EDINBURGH, United Kingdom, May 27 – A strong Kenyan contingent is expected to dominate proceedings once again at the Edinburgh Marathon on Sunday as the event, an IAAF Bronze Label road race, reaches its 15th year.
With several thousand competitors expected to descend on Scotland’s capital city for the full 26-mile race and the adjoining half marathon, Eddah Jepkosgei is returning to defend the title she won last year.
And compatriots Stanley Kiprotich Bett, Joel Kositany and 2014 runner-up Japhet Koech are likely to make it an all-African scrap for the podium with only Ukraine’s Igor Russ – who was well outside his lifetime best in coming 48th at last summer’s Olympic Games in Rio – looking likely to threaten their dominance.

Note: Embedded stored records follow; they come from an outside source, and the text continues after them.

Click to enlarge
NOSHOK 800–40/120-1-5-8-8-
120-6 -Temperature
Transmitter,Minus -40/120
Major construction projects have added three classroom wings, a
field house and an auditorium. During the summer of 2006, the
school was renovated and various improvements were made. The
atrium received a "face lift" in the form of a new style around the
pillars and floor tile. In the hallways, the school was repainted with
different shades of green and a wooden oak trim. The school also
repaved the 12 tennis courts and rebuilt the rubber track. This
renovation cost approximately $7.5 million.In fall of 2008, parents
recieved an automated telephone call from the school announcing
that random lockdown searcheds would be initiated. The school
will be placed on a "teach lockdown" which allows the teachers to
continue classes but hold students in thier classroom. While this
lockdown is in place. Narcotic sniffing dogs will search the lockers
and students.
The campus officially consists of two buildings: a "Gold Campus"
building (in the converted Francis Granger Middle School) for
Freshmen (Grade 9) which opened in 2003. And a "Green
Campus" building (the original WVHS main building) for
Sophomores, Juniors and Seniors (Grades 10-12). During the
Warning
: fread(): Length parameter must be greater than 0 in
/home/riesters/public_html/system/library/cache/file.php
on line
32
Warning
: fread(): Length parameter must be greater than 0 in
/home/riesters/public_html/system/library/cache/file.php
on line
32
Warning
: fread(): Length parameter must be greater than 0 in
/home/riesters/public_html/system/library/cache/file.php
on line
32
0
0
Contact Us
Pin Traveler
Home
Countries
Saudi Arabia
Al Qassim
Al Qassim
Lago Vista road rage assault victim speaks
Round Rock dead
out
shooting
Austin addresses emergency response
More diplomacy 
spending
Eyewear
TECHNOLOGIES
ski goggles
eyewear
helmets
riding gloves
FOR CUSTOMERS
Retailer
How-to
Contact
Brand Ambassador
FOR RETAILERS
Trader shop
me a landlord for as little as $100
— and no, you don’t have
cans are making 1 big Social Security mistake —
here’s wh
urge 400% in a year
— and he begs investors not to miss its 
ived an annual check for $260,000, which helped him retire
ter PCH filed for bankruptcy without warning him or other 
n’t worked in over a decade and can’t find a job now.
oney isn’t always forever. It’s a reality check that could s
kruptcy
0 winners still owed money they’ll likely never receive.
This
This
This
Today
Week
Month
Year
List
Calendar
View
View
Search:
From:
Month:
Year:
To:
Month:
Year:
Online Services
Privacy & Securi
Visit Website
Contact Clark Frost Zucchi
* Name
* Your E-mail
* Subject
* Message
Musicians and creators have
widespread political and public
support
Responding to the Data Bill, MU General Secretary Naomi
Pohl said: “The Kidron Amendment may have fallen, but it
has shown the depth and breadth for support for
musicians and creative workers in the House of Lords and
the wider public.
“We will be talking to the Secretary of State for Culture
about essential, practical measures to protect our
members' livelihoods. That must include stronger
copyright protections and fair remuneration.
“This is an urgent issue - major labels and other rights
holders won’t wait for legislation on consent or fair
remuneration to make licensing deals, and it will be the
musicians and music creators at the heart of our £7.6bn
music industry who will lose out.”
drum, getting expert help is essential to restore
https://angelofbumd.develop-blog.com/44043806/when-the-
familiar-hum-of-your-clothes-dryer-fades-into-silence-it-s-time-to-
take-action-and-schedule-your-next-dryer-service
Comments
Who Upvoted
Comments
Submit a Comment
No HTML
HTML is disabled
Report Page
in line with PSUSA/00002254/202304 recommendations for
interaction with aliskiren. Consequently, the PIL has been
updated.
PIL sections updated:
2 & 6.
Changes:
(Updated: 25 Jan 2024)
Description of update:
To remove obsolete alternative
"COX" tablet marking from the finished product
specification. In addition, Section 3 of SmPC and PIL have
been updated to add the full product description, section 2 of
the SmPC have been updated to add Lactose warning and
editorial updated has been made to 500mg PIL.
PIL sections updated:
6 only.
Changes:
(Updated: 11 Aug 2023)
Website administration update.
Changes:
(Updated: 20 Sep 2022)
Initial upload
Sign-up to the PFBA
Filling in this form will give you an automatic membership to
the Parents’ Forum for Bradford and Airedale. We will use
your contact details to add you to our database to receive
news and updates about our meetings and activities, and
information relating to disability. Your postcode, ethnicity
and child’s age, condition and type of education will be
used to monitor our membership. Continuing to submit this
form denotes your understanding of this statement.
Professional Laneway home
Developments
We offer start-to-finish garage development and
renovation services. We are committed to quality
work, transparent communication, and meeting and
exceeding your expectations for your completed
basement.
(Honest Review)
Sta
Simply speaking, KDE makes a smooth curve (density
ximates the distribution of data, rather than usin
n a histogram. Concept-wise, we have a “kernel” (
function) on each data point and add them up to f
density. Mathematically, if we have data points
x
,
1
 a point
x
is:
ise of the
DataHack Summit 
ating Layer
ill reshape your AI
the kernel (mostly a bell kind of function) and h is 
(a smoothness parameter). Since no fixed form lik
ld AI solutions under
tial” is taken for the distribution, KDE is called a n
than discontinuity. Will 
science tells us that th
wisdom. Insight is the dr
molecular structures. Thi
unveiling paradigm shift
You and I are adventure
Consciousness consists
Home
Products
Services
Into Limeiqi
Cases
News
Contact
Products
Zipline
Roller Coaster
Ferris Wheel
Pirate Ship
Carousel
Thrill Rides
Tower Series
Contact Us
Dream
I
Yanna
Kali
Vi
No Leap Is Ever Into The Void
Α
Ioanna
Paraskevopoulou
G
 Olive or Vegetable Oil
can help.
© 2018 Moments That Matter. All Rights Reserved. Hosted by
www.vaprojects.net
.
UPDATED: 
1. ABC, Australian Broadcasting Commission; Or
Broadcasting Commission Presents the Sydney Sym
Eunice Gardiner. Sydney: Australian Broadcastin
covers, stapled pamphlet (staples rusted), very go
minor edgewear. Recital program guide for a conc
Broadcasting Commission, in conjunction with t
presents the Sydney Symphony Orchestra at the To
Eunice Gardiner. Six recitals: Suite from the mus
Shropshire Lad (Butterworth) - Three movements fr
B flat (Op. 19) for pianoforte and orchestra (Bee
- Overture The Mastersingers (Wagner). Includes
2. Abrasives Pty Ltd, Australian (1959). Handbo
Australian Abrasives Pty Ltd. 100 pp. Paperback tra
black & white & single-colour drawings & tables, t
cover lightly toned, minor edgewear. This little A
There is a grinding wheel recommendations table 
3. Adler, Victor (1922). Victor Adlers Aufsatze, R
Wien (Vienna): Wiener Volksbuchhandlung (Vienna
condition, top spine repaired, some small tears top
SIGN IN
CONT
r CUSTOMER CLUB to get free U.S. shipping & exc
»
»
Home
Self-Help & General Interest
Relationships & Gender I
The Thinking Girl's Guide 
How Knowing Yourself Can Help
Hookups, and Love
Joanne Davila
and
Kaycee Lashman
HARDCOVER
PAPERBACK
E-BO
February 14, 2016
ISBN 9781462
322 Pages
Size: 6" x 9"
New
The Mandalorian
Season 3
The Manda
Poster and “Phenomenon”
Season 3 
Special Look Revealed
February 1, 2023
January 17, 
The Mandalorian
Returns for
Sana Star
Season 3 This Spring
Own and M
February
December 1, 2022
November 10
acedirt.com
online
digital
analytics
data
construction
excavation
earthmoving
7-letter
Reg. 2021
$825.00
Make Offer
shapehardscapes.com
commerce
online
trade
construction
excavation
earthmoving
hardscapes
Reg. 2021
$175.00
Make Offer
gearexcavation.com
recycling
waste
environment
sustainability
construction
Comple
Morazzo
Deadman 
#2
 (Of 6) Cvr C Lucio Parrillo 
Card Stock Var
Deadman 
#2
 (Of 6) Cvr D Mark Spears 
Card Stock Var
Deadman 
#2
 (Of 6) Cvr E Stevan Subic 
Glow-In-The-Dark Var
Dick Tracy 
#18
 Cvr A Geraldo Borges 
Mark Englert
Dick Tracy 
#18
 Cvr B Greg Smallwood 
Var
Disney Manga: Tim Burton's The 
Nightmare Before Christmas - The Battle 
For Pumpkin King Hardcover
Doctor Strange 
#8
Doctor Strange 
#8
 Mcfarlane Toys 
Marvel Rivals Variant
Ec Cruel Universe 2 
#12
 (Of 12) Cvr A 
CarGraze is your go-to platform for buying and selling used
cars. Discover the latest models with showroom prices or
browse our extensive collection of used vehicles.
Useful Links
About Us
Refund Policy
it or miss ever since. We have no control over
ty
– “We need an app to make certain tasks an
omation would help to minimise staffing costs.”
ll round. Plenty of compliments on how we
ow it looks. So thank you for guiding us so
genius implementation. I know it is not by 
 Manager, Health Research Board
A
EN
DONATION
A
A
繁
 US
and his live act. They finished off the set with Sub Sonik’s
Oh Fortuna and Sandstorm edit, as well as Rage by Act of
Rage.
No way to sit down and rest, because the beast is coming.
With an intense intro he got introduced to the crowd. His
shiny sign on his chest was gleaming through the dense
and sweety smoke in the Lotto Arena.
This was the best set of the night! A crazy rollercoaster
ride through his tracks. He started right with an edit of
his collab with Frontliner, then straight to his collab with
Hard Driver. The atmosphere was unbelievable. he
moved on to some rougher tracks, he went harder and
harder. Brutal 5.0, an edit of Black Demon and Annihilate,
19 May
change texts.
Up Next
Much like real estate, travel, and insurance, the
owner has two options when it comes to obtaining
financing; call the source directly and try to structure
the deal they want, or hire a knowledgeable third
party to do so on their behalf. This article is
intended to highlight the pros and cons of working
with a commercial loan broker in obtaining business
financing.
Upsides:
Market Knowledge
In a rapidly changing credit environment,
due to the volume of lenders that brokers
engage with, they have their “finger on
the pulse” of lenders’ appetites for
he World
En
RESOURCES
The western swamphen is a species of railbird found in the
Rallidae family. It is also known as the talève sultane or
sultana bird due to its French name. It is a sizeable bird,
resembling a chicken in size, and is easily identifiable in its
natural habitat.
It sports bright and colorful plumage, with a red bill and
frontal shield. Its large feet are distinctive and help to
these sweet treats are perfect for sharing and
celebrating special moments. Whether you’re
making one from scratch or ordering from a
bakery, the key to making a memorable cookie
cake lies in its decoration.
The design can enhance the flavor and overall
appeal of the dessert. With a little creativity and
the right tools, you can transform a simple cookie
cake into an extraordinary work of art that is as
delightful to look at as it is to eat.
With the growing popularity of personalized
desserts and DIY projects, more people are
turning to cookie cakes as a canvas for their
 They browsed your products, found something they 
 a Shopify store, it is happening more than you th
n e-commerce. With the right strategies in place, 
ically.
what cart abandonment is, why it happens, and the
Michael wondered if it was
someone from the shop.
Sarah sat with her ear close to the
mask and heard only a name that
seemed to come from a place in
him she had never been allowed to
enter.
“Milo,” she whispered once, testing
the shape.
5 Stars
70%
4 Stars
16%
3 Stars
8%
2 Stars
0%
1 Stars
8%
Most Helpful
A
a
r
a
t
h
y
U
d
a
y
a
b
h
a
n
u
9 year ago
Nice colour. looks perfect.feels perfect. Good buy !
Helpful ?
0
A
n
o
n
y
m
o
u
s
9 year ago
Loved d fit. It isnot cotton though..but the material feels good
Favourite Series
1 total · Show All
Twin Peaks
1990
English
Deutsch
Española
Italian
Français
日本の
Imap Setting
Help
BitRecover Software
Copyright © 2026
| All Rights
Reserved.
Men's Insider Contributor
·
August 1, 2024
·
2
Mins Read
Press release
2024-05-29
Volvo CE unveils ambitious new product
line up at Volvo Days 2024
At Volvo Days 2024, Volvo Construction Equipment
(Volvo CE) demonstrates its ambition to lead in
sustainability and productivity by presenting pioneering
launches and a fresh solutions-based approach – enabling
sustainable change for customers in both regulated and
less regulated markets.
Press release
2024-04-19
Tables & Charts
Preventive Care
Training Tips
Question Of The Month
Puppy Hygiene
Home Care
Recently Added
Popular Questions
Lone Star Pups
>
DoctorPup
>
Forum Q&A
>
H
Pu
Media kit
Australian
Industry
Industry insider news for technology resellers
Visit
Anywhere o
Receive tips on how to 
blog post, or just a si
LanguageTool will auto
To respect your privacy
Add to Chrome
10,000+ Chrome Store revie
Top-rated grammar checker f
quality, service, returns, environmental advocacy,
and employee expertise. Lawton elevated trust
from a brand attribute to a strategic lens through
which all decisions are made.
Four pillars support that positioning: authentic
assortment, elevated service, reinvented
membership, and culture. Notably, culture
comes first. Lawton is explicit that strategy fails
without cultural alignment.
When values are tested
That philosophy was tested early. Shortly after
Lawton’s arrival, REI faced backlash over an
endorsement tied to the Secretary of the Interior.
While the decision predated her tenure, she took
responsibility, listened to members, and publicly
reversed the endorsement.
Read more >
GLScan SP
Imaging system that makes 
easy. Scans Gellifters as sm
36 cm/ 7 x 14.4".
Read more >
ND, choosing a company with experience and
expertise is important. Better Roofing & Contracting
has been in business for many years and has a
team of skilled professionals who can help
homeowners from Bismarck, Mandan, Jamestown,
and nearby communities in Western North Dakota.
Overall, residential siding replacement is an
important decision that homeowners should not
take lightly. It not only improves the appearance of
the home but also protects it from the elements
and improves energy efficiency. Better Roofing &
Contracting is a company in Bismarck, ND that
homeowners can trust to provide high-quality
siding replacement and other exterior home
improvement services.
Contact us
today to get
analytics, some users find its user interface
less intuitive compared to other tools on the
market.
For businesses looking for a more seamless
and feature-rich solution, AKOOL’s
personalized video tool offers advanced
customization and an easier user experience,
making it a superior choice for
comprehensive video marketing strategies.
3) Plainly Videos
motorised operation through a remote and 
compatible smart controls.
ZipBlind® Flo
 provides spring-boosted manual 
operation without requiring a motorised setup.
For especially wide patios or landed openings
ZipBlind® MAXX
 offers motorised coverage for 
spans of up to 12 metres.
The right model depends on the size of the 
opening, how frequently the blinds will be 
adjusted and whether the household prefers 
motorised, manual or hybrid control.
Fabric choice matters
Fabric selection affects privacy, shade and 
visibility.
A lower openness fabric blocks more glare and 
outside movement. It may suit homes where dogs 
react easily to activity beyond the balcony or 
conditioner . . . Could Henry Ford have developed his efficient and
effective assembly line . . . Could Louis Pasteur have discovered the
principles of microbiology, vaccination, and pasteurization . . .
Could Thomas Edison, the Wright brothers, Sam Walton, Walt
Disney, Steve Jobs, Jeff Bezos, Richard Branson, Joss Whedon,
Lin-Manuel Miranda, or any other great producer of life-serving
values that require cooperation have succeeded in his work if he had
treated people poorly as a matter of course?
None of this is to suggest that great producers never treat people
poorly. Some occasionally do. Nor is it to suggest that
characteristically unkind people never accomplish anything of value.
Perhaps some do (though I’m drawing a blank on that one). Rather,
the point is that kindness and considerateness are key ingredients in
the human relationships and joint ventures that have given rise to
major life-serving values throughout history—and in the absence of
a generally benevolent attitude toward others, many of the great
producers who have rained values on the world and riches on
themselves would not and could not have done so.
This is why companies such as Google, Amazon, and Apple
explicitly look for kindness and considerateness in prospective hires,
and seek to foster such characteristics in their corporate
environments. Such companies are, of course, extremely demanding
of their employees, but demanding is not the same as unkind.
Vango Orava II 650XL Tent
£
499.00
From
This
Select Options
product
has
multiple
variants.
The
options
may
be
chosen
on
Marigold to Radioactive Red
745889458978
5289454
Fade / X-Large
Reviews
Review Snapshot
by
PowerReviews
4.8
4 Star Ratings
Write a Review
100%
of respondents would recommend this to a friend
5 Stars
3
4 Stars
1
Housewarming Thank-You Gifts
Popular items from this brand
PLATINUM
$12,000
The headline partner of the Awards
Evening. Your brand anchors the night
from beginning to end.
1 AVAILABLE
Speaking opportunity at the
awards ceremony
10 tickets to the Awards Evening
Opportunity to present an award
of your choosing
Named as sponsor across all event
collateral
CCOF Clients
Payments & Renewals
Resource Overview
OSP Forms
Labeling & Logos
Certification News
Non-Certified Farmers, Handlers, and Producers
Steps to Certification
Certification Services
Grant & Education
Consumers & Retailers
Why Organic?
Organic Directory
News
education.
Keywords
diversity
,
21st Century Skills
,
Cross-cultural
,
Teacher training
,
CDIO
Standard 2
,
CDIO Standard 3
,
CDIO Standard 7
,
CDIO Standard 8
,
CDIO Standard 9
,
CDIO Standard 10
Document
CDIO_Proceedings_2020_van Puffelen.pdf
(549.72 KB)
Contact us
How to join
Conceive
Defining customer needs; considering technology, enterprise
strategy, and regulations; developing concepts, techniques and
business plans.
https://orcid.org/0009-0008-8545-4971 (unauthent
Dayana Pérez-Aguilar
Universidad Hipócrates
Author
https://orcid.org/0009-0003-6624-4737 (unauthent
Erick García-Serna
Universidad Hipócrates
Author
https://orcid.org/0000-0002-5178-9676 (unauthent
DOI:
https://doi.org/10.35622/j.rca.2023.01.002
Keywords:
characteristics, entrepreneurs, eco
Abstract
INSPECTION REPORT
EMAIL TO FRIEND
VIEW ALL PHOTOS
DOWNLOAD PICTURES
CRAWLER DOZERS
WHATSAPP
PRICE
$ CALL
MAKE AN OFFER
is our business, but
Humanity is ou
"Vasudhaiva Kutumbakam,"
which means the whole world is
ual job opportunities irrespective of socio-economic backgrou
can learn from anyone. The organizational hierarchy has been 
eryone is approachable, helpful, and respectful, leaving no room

Kositany appears the overall favourite with a leading personal best of 2:09:50, set in Israel five years ago. The last-minute addition to the field has a firm pedigree on British shores after winning the Belfast Marathon three times in the past four years.
Koech, in his fifth Edinburgh appearance, may be in line to finally take victory with his path eased by the late withdrawal of Ethiopia’s Afework Ayele Kibret who was unable to secure a travel visa.
Multiple Dutch champion Patrick Stitzinger, fighting back from a series of injuries, may also be in the frame with the course record of 2:15:26, set in 2005, likely to come under attack.
“We think it’s going to be a pretty competitive field,” said elite race director Freya Ross. “Kositany has come in late and he’s got pretty good times. But Russ has done very well over the past year and he’s probably going to be right up there.”
With the event starting in Edinburgh’s city centre and then looping out to the coast, the expected warm conditions could point to a repeat triumph for Jepkosgei who 12 months ago took victory in 2:39:53, six minutes outside the course record set in 2005.
But 2005 World Championships representative Hayley Haining, who scored second place in 2016, is also back with the university lecturer still very much competitive at the age of 45.
The women’s elite field additionally includes London 2012 Olympian Olga Dubovskaya, who is returning from the birth of her first child last year, and 2015 Brighton Marathon victor Pennina Wanjiru Ndungu.
The main marathon, still regarded as the second-largest in the UK to London, has become part of an overall two-day running festival which is now incorporating junior races on top.
“We’re really hoping for a lot of people to come out and support the runners,” said Ross, who also competed for the UK at the 2012 Olympics. “It makes such a difference when you’re out there although we’re advising everyone to bring their sunscreen.”